**Brief 1:**
Decide whether each statement agrees with the bavenite passage, answering yes or no and quoting the deciding words: (a) Bavenite was discovered in 1901. (b) Bavenite is still classed as a member of the zeolite series. (c) Bavenite is an expensive mineral.

Source passage: Begin

Bavenite is a calcium beryllium aluminosilicate, and it is a part of the Bavenite-Bohseite series. Its name originates from its type locality, which is Baveno, Italy. This mineral is approved by the IMA, and got grandfathered, meaning it is still believed to refer to a valid mineral species. It was discovered in 1901 in a pink granite mined in Lago Maggiore. When bavenite was discovered, it was considered as a member of the zeolite series. Later it was removed from the series as unlike zeolites, bavenite loses the water stored in its crystal lattice in a way higher temperature, between 210 and 320 °C. It is a cheap mineral considering its rarity.

Source passage: End
Entries supplied: Begin

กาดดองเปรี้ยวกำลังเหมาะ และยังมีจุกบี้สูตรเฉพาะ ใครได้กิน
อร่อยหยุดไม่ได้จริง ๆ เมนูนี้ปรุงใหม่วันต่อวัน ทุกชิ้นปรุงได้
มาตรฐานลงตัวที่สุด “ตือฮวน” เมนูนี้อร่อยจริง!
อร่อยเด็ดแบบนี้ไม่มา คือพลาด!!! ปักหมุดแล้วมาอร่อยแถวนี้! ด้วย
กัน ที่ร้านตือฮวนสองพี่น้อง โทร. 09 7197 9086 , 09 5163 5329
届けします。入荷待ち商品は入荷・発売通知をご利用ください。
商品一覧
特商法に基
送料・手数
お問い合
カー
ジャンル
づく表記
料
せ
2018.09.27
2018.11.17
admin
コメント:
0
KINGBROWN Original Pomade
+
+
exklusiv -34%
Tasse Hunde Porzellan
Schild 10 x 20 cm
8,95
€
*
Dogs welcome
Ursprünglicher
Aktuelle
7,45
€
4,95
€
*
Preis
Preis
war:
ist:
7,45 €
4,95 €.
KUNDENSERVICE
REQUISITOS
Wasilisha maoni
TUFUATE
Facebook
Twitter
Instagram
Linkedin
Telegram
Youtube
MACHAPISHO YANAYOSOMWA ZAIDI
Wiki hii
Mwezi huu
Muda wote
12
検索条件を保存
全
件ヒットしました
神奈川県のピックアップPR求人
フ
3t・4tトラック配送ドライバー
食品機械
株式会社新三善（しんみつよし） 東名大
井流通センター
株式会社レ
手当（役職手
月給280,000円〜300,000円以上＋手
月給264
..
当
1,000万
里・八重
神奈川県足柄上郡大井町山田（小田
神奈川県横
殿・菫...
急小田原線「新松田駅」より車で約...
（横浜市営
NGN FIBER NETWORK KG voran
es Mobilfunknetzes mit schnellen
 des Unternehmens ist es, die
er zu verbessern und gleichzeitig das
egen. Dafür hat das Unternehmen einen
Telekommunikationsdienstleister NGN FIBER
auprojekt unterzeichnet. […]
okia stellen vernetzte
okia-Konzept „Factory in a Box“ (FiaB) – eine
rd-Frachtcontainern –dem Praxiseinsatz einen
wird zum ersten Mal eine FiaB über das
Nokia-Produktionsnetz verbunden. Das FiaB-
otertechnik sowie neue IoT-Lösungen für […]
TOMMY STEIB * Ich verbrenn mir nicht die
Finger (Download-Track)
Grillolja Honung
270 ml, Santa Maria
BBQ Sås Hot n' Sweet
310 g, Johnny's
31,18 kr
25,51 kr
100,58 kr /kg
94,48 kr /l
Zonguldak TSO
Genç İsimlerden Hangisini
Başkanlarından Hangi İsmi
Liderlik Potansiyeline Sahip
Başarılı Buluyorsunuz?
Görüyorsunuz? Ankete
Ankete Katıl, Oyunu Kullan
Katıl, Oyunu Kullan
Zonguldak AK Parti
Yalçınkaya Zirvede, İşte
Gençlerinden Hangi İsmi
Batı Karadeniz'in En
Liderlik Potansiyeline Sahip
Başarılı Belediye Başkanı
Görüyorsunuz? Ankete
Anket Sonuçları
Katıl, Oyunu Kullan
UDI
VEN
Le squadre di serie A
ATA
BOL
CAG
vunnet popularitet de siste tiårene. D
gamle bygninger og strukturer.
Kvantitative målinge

Entries supplied: End

**Brief 2:**
Write out the rows from the very first one through the line containing "Batı Karadeniz'in En", both included, changing "Dogs welcome" to "Pets welcome" and keeping everything else the same.

**Written solution 1:**
(a) Yes: "It was discovered in 1901 in a pink granite mined in Lago Maggiore."
(b) No: "Later it was removed from the series"
(c) No: "It is a cheap mineral considering its rarity."

**Written solution 2:**
กาดดองเปรี้ยวกำลังเหมาะ และยังมีจุกบี้สูตรเฉพาะ ใครได้กิน
อร่อยหยุดไม่ได้จริง ๆ เมนูนี้ปรุงใหม่วันต่อวัน ทุกชิ้นปรุงได้
มาตรฐานลงตัวที่สุด “ตือฮวน” เมนูนี้อร่อยจริง!
อร่อยเด็ดแบบนี้ไม่มา คือพลาด!!! ปักหมุดแล้วมาอร่อยแถวนี้! ด้วย
กัน ที่ร้านตือฮวนสองพี่น้อง โทร. 09 7197 9086 , 09 5163 5329
届けします。入荷待ち商品は入荷・発売通知をご利用ください。
商品一覧
特商法に基
送料・手数
お問い合
カー
ジャンル
づく表記
料
せ
2018.09.27
2018.11.17
admin
コメント:
0
KINGBROWN Original Pomade
+
+
exklusiv -34%
Tasse Hunde Porzellan
Schild 10 x 20 cm
8,95
€
*
Pets welcome
Ursprünglicher
Aktuelle
7,45
€
4,95
€
*
Preis
Preis
war:
ist:
7,45 €
4,95 €.
KUNDENSERVICE
REQUISITOS
Wasilisha maoni
TUFUATE
Facebook
Twitter
Instagram
Linkedin
Telegram
Youtube
MACHAPISHO YANAYOSOMWA ZAIDI
Wiki hii
Mwezi huu
Muda wote
12
検索条件を保存
全
件ヒットしました
神奈川県のピックアップPR求人
フ
3t・4tトラック配送ドライバー
食品機械
株式会社新三善（しんみつよし） 東名大
井流通センター
株式会社レ
手当（役職手
月給280,000円〜300,000円以上＋手
月給264
..
当
1,000万
里・八重
神奈川県足柄上郡大井町山田（小田
神奈川県横
殿・菫...
急小田原線「新松田駅」より車で約...
（横浜市営
NGN FIBER NETWORK KG voran
es Mobilfunknetzes mit schnellen
 des Unternehmens ist es, die
er zu verbessern und gleichzeitig das
egen. Dafür hat das Unternehmen einen
Telekommunikationsdienstleister NGN FIBER
auprojekt unterzeichnet. […]
okia stellen vernetzte
okia-Konzept „Factory in a Box“ (FiaB) – eine
rd-Frachtcontainern –dem Praxiseinsatz einen
wird zum ersten Mal eine FiaB über das
Nokia-Produktionsnetz verbunden. Das FiaB-
otertechnik sowie neue IoT-Lösungen für […]
TOMMY STEIB * Ich verbrenn mir nicht die
Finger (Download-Track)
Grillolja Honung
270 ml, Santa Maria
BBQ Sås Hot n' Sweet
310 g, Johnny's
31,18 kr
25,51 kr
100,58 kr /kg
94,48 kr /l
Zonguldak TSO
Genç İsimlerden Hangisini
Başkanlarından Hangi İsmi
Liderlik Potansiyeline Sahip
Başarılı Buluyorsunuz?
Görüyorsunuz? Ankete
Ankete Katıl, Oyunu Kullan
Katıl, Oyunu Kullan
Zonguldak AK Parti
Yalçınkaya Zirvede, İşte
Gençlerinden Hangi İsmi
Batı Karadeniz'in En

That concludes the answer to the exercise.